** Opening Text under study block **

The Art of Dying – Ambrose Parry

The streets of Edinburgh,1849, full of life and death, of poverty and possibility; the use of chloroform as anaesthetic as pioneered by Doctor James Young Simpson has made surgery less fearful and painful, but surgical procedure itself has not advanced significantly, nor is it yet clear if post-operative mortality rates have improved through the use of the wonder drug.

The practice of medicine the province of the rich, with it comes a certain arrogance and upon his return to the city from a year abroad in Europe, not without bloody incident on the streets of Berlin which will return to haunt him, Doctor Will Raven finds the reputation of his friend Doctor Simpson has been tarnished following the death of a patient through post-operative haemorrage.

With no post-mortem conducted and two of Simpson’s former friends indicating, in their professional medical opinion, that the fault lay with the surgeon, it is a scandal to be resolved in the court of public opinion, and Doctor Simpson’s assistant Sarah attempts to recruit Will in her investigations to clear his name, frustrated as they have been by the fact that she is a women, albeit it one of ill-defined position.

** Closing Text under study block **
** Opening Provided material block **

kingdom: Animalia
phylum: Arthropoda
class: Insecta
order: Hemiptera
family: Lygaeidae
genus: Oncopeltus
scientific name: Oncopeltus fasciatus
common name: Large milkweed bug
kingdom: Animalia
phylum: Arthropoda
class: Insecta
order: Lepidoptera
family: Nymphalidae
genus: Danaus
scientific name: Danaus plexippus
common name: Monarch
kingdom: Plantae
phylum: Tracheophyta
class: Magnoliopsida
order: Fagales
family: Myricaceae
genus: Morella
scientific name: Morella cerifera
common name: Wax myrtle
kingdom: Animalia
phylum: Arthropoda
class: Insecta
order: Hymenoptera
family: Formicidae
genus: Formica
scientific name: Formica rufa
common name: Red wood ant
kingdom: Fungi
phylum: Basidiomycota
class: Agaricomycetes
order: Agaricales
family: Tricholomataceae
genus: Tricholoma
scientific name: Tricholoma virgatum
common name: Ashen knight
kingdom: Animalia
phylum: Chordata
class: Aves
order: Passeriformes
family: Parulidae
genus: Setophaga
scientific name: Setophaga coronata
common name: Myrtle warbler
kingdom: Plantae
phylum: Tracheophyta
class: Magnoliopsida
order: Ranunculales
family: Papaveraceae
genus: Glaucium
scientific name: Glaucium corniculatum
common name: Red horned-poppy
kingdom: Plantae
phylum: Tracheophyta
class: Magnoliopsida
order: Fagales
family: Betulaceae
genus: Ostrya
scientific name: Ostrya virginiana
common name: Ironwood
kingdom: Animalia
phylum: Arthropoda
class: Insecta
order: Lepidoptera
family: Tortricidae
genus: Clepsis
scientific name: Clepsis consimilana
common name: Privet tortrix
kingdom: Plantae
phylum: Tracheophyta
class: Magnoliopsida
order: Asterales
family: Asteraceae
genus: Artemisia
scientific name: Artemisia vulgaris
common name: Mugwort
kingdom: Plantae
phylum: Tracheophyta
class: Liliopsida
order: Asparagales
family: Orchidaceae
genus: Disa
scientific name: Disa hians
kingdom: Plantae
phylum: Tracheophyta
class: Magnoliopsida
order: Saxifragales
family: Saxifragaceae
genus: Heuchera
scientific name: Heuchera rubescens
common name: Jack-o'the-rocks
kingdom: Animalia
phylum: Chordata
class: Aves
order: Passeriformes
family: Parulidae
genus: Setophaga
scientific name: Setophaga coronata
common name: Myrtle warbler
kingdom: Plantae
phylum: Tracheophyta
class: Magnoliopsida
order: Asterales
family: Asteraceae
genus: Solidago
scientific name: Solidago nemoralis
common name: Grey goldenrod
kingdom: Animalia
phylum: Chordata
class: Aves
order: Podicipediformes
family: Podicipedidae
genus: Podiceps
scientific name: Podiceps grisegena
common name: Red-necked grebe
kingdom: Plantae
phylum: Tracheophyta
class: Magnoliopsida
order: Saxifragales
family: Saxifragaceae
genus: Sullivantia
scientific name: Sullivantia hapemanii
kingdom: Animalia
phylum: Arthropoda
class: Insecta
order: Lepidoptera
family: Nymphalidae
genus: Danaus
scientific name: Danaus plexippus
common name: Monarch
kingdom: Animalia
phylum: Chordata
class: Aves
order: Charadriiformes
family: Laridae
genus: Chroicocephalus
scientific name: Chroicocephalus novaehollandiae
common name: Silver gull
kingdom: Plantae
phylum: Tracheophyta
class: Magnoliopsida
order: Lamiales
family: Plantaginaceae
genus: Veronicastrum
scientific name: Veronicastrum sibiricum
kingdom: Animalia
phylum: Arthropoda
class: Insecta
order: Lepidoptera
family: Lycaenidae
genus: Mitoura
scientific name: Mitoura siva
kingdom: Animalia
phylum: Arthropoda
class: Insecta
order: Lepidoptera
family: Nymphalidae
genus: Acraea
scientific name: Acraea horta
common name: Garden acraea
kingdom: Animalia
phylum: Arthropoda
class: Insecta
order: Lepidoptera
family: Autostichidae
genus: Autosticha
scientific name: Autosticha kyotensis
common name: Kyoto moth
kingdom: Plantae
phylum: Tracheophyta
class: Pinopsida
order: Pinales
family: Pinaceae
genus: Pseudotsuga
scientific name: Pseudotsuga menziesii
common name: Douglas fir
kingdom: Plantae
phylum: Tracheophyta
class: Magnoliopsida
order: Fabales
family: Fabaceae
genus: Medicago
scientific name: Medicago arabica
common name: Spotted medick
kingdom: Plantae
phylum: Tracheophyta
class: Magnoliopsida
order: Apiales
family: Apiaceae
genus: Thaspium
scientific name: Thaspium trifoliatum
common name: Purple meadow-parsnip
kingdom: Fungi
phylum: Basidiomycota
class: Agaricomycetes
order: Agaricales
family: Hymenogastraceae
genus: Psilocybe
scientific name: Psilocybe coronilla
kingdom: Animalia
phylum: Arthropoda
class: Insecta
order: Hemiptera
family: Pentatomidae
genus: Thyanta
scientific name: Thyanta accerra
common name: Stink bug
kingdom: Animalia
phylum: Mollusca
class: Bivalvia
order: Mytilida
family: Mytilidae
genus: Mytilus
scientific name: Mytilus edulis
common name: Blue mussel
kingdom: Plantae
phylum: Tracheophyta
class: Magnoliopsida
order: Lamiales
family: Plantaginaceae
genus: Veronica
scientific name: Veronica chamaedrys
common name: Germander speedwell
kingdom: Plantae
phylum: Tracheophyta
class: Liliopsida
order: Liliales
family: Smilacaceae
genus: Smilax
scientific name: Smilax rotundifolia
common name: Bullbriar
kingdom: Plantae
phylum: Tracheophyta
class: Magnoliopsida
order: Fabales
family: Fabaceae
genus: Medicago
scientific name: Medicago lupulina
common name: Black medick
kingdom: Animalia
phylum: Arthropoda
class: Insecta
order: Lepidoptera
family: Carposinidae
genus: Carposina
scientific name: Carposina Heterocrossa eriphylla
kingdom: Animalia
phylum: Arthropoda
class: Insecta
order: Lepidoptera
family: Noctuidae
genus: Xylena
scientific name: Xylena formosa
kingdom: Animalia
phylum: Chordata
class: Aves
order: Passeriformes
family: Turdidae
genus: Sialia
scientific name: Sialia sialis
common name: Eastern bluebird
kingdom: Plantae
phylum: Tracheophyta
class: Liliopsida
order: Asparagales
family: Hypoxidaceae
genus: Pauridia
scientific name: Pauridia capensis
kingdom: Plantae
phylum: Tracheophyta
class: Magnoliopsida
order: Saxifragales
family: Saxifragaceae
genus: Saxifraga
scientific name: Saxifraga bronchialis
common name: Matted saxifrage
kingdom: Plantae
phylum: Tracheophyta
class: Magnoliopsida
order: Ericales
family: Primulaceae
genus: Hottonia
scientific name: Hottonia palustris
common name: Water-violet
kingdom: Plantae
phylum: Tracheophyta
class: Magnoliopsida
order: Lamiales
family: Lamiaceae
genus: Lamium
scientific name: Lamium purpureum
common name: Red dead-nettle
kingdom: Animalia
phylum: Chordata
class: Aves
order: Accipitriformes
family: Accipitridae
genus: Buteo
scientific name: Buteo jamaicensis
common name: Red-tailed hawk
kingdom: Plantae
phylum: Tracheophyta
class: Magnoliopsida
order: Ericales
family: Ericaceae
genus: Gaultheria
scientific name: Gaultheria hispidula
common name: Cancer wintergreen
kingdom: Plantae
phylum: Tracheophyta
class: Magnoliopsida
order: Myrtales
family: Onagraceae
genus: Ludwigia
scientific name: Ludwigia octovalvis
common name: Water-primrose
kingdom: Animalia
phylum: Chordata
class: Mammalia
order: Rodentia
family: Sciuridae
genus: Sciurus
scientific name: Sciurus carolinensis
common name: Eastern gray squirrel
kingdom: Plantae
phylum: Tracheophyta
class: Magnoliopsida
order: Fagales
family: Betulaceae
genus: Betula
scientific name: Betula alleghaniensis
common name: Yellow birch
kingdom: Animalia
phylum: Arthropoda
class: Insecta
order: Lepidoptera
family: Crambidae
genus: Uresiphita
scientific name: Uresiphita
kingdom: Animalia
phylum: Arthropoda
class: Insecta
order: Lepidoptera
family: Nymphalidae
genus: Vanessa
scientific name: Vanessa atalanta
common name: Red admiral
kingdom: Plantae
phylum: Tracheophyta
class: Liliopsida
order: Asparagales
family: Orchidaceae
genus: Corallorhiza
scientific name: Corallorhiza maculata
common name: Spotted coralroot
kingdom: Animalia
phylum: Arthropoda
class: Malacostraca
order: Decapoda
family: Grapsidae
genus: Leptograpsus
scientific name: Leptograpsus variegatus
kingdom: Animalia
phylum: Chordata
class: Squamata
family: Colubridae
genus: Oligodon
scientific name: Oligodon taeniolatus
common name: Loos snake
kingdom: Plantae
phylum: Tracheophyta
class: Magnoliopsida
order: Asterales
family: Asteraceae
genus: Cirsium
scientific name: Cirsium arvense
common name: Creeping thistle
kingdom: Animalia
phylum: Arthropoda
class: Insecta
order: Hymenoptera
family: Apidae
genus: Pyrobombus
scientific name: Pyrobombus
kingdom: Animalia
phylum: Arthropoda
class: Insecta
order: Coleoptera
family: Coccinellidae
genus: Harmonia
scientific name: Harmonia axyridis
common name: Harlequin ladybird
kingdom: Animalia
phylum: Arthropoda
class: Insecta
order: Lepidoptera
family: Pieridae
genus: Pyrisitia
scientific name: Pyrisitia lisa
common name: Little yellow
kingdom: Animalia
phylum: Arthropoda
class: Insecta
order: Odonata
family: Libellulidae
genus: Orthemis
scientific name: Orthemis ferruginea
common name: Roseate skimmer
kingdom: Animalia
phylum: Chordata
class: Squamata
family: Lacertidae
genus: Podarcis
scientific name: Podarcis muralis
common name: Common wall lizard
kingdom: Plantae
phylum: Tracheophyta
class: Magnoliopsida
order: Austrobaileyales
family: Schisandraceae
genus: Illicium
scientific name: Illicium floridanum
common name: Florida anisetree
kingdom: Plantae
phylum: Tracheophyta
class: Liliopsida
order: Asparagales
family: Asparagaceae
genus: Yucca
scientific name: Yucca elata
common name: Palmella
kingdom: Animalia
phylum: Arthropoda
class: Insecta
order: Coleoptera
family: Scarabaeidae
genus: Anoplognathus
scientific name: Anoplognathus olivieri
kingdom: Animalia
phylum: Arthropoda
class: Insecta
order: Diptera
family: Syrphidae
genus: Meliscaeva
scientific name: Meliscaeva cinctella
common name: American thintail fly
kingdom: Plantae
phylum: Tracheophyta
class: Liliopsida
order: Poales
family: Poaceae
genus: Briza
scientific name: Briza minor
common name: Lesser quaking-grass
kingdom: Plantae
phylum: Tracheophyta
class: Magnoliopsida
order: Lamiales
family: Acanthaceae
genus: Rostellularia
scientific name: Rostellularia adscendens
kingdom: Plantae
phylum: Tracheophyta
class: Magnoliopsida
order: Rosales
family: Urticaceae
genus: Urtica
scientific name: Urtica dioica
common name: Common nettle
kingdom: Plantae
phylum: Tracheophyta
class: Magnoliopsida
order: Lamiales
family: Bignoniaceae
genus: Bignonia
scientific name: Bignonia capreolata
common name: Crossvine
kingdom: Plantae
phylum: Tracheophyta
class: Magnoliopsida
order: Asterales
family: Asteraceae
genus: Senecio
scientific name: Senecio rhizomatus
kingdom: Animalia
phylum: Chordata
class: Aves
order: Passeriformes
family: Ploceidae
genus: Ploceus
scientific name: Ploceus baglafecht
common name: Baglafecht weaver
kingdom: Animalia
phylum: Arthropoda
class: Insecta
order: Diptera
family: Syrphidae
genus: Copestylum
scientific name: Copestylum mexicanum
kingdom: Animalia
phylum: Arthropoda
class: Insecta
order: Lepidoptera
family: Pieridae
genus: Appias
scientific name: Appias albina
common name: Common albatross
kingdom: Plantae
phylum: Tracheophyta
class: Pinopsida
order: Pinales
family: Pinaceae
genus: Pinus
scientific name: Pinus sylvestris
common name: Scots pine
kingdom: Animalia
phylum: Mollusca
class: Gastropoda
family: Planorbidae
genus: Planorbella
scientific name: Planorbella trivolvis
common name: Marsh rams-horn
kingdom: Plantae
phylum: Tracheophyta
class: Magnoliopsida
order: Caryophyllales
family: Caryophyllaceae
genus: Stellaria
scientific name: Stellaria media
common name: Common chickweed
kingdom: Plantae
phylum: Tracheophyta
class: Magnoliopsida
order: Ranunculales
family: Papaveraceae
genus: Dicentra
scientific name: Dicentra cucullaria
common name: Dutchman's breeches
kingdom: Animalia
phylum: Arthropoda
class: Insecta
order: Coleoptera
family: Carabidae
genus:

** Closing Provided material block **

Exercise instructions:
a) Could you print the part of the review starting at "The practice of" and ending at "through post-operative haemorrage."?
b) Can you condense the review's paragraph beginning "With no post-mortem conducted" into a shorter version that keeps its main facts?

Results in order:
a)
The practice of medicine the province of the rich, with it comes a certain arrogance and upon his return to the city from a year abroad in Europe, not without bloody incident on the streets of Berlin which will return to haunt him, Doctor Will Raven finds the reputation of his friend Doctor Simpson has been tarnished following the death of a patient through post-operative haemorrage.

b) No post-mortem was conducted, and two of Simpson's former friends judged professionally that the surgeon was at fault. The scandal must therefore be settled in the court of public opinion. Simpson's assistant Sarah tries to recruit Will to help her investigations clear Simpson's name. Her efforts have been frustrated because she is a woman of ill-defined position.